Selected extract:
◇ ◇ ◇ ◇ ◇ ◇ ◇

183.  BERRIGAN, Ted.  The Sonnets.  Cover by Joe Brainard.  N.Y.:  “C”, 1964.  One of 300 copies, this copy is unnumbered.  Early cut-up technology and a cornerstone of the modern movement.  Stapled wrappers.  $30.00

Manufactured and/or readymade bricks (lines) placed in a wall (poem) through the chicks (holes) of which light (joy) occasionally shines.  – T.C.
There is a lot of interesting stuff going on in this short entry.  The most arresting is the price.  A similar copy of The Sonnets is now easily a thousand dollar book.  That is a compound annual growth rate of 11.21%.  Now I do not know much of anything about investing, except for the fact that I have been pretty adamant that collecting rare books is not a good one.  Well, I talked to my brother who does this accounting shit for a living and he assures me that five to ten percent is solid.  Hey, I am willing to be convinced.

In any case, Berrigan’s reputation is still solid 30-odd years later as The Sonnets is still a foundational text.  I was happy to see Richard Aaron acknowledge Burroughs’s influence on Berrigan and Tom Clark’s blurb referencing Duchamp provides a little joy.  I love to see Burroughs and Duchamp linked up.

Of far more interest to me than the above, is the fact that Aaron was selling an unnumbered copy.  In all my years of collecting I have seen far, far more unnumbered copies than numbered.  In fact I am having trouble right now recalling that last numbered copy I saw.  Probably in the James Jaffe catalog on the Tulsa School.  Every bookseller throws around the fact that there are 300 numbered copies but is that really true.  I was talking to Brian Cassidy about this and he has rarely seen a numbered copy.  It is interesting that this was the case over 30 years ago.  Were 300 copies actually numbered?  How many unnumbered were run off?  Should the unnumbered copies be considered a second printing?  Or did Berrigan just print copies whenever he needed to make the rent? 

Speaking of speaking with Brian Cassidy.  We were hashing out which issue of Fuck You, a magazine of the arts is the rarest.  One we came up with might surprise you.  Here is Richard Aaron’s entry:

1582.  (SANDERS, Ed.).  Fuck You/A Magazine of the Arts.  N.Y.:  Fuck You Press, 1962-1965.  Offered here are Issues 1, 3-4, No. 5, Vol. 2-Vol.4 & Vol. 6-Vol.9.  Thus lacking three issues.  This set with the very scarce Warhol Couch cover to Vol. 9 (sic; it is Vol. 8).  The ultimate of what underground little press publishing was all about.  An AM Here Absolute Must!  Stapled wraps. (10 issues of 13)  $325

Along with its Lower East Side companion mag, Ted Berrigan’s “C”, Ed Sanders’ “Fuck You/A Magazine of the Arts” is the primary document of the Sixties mimeograph explosion.  It contains peace, love, myth, yuks, porn, art, and much interesting literature, adding up to a “total assault on the culture.”  Contributors include Burroughs, Ginsberg, Berrigan, Corso, Auden, McClure, Jones, Huncke, Olson, Wieners, Whalen, Creeley, etc., etc. – T.C.
It is considered fact that the Madmotherfucker Issue with the Warhol cover is rare, or more accurately that the Warhol cover is rare.  Almost impossible to find actually attached to the magazine with the original staples.  In addition the early issues, particularly Issue 1 and 2 are considered tough; I know collectors who have struggled with Issue No. 5 Vol. 9.  It is also received wisdom that the middle issues, namely No. 5, Vol. 1-6, are the easiest to locate.  Yet talking to Brian suggests different.  For whatever reason No. 5, Vol. 5 is a real bitch to get.  This Am Here entry would seem to confirm Brian’s experience.  Weird. 

Such is the value of old rare book catalogs, they can simultaneously confirm and deny longstanding book collecting myths.

◇ ◇ ◇ ◇ ◇ ◇ ◇

Task details: Can you give the stretch of the book-catalog commentary from "Manufactured and/or readymade" through "to be convinced." again, switching "brother" to "cousin"?

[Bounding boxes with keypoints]
◇ ◇ ◇ ◇ ◇ ◇ ◇

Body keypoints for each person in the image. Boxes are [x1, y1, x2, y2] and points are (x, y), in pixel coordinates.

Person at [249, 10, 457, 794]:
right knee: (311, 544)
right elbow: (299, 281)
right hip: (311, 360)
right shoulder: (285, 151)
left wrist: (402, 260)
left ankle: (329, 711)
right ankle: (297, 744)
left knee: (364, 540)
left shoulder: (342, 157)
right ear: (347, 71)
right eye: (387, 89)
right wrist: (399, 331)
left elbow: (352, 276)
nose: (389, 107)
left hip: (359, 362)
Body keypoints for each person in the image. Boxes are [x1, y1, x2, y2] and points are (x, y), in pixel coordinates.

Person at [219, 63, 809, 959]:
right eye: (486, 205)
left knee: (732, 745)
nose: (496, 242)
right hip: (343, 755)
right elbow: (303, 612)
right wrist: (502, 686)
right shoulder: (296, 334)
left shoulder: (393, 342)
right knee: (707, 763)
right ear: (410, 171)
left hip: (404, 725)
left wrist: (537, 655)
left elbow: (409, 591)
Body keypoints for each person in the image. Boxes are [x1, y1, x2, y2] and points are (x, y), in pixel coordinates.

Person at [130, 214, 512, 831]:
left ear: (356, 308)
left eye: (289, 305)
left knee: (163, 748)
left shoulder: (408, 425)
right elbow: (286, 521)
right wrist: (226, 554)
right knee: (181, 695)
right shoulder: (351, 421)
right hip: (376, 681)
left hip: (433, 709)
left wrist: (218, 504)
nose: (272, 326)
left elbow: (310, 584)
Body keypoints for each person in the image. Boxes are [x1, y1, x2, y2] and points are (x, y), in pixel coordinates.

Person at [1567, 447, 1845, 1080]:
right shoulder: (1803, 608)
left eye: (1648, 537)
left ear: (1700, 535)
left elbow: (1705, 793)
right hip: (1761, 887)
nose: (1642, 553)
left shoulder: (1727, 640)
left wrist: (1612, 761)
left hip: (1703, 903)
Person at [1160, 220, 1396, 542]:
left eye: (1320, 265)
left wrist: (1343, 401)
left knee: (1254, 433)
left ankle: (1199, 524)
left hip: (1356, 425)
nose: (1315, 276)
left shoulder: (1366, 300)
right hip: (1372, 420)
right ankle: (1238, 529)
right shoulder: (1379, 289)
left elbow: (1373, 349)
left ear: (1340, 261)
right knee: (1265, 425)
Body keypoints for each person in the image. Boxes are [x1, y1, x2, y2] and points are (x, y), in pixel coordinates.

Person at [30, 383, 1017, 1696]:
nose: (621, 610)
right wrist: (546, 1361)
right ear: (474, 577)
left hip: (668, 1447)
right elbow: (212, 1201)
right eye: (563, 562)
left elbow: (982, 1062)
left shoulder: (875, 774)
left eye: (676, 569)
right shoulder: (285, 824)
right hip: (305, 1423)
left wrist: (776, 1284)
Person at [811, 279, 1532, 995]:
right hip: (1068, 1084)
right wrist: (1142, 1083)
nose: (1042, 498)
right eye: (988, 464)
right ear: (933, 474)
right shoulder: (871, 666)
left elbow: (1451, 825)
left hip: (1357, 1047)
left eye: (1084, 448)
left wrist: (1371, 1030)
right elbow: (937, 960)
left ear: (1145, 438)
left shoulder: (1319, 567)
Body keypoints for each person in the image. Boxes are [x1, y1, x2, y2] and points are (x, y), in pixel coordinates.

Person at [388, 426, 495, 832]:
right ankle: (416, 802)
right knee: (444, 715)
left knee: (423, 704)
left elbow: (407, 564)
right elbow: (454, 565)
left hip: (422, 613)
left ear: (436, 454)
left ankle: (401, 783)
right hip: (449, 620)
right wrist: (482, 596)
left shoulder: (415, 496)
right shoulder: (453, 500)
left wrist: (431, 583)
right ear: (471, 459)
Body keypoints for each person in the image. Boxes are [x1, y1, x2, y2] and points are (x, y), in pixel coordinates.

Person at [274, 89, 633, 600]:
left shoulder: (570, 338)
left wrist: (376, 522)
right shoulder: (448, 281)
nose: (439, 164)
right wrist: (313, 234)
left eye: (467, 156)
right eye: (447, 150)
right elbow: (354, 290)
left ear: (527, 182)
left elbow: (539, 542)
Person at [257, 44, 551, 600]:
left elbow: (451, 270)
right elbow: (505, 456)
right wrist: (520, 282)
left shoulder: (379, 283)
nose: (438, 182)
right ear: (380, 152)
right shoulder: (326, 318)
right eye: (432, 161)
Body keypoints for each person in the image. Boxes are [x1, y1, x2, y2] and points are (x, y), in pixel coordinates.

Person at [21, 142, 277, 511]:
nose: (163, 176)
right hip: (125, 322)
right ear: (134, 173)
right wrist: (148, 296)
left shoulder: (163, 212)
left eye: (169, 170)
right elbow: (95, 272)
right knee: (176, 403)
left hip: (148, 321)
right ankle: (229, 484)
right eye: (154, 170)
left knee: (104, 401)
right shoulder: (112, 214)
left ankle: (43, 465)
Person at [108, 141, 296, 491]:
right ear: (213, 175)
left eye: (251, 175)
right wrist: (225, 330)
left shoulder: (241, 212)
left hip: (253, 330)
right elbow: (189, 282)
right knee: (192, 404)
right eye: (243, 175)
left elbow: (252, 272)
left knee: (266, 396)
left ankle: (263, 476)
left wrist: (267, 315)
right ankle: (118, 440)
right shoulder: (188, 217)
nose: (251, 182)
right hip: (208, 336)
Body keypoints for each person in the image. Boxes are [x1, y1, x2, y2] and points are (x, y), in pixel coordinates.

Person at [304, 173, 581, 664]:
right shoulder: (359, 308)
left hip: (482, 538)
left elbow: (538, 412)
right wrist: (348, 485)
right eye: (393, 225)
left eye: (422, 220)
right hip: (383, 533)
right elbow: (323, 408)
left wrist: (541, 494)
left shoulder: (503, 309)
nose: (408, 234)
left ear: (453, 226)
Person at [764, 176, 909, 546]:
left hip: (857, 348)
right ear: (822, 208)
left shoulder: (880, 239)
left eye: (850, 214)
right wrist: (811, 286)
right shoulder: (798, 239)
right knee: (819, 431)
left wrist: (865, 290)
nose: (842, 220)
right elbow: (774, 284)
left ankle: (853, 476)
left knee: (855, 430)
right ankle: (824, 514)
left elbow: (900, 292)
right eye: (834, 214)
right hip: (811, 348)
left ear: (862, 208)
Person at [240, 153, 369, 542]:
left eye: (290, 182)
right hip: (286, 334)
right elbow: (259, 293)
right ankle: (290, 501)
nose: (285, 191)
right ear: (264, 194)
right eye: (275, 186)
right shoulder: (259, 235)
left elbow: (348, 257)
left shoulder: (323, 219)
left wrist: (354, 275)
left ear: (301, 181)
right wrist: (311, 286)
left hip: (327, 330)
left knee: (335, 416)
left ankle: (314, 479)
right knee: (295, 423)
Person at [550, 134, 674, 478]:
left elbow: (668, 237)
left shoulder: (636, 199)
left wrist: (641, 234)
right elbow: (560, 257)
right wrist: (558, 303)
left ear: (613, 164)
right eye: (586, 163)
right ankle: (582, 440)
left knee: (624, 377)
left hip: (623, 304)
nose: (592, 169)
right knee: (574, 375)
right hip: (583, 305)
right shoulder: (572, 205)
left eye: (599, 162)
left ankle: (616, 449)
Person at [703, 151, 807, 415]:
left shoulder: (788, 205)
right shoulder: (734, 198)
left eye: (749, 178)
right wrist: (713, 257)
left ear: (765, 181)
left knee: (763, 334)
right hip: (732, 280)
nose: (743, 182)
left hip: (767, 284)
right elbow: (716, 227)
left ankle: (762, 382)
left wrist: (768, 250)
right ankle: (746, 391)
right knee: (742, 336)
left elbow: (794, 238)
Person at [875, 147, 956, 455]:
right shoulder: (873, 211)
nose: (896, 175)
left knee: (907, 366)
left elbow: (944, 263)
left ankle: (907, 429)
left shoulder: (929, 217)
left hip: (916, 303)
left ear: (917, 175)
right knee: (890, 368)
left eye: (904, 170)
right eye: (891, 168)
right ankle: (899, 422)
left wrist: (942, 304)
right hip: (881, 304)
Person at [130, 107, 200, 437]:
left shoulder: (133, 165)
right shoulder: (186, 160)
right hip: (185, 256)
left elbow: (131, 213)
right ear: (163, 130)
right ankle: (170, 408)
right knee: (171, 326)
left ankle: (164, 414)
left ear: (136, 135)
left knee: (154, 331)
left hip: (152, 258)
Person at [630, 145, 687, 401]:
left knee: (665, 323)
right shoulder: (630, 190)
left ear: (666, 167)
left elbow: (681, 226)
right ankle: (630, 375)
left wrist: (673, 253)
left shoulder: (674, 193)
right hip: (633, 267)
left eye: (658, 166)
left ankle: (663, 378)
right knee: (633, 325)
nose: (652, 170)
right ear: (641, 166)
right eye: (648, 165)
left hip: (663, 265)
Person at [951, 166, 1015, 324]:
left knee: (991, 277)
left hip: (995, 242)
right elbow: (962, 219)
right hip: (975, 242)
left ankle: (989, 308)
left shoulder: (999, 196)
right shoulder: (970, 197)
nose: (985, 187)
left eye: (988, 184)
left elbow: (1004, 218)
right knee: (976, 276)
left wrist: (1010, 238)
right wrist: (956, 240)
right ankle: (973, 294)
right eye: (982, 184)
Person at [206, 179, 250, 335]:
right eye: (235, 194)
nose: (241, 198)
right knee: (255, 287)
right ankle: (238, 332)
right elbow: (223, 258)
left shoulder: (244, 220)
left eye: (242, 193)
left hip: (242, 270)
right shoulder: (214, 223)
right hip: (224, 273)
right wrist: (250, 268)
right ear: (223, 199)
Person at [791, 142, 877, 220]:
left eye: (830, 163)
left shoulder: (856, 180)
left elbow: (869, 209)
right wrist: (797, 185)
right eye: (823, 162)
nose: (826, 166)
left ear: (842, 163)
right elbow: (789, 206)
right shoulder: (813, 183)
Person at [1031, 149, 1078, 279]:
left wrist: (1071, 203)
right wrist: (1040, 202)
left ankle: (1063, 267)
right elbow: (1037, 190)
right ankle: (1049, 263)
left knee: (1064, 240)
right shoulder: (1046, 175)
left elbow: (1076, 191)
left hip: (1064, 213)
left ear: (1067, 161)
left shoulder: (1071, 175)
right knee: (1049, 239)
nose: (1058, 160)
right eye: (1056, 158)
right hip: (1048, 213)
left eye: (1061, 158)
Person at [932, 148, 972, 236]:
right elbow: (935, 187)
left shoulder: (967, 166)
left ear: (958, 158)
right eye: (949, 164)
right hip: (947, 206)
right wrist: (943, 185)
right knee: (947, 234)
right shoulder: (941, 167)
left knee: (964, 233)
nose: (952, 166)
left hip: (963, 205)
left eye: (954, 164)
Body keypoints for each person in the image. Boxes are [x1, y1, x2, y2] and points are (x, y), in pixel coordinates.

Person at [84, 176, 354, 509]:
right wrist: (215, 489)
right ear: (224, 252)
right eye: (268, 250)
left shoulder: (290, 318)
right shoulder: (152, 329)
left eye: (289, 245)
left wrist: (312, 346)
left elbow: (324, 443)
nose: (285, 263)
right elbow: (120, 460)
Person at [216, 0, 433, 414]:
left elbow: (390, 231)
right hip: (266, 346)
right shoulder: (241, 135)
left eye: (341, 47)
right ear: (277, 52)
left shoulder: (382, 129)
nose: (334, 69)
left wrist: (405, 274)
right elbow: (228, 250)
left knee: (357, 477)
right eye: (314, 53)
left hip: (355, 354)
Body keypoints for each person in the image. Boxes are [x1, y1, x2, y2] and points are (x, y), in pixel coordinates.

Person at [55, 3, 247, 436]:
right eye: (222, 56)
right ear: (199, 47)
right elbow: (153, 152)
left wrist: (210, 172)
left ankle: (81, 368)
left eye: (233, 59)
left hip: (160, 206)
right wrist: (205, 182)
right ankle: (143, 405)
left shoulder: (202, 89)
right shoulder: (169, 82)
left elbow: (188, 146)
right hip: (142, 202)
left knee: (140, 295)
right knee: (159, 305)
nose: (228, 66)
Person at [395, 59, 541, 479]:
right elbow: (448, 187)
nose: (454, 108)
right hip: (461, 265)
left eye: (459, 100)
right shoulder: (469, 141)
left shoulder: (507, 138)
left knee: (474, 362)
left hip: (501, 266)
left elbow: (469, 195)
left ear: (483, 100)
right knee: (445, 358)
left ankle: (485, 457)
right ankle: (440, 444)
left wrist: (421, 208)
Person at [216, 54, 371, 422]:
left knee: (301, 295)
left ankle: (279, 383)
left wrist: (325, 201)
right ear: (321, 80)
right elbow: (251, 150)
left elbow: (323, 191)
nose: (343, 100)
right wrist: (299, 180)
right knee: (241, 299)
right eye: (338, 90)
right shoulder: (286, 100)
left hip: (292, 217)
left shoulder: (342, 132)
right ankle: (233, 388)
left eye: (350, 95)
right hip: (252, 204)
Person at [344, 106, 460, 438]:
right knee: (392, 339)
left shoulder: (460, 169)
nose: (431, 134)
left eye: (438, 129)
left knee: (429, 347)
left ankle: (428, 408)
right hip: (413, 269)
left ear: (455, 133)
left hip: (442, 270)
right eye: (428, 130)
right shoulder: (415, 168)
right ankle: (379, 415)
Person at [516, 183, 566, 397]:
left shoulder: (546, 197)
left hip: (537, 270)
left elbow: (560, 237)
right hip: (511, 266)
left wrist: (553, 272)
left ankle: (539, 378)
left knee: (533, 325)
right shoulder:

◇ ◇ ◇ ◇ ◇ ◇ ◇

Exercise response:
Manufactured and/or readymade bricks (lines) placed in a wall (poem) through the chicks (holes) of which light (joy) occasionally shines.  – T.C.
There is a lot of interesting stuff going on in this short entry.  The most arresting is the price.  A similar copy of The Sonnets is now easily a thousand dollar book.  That is a compound annual growth rate of 11.21%.  Now I do not know much of anything about investing, except for the fact that I have been pretty adamant that collecting rare books is not a good one.  Well, I talked to my cousin who does this accounting shit for a living and he assures me that five to ten percent is solid.  Hey, I am willing to be convinced.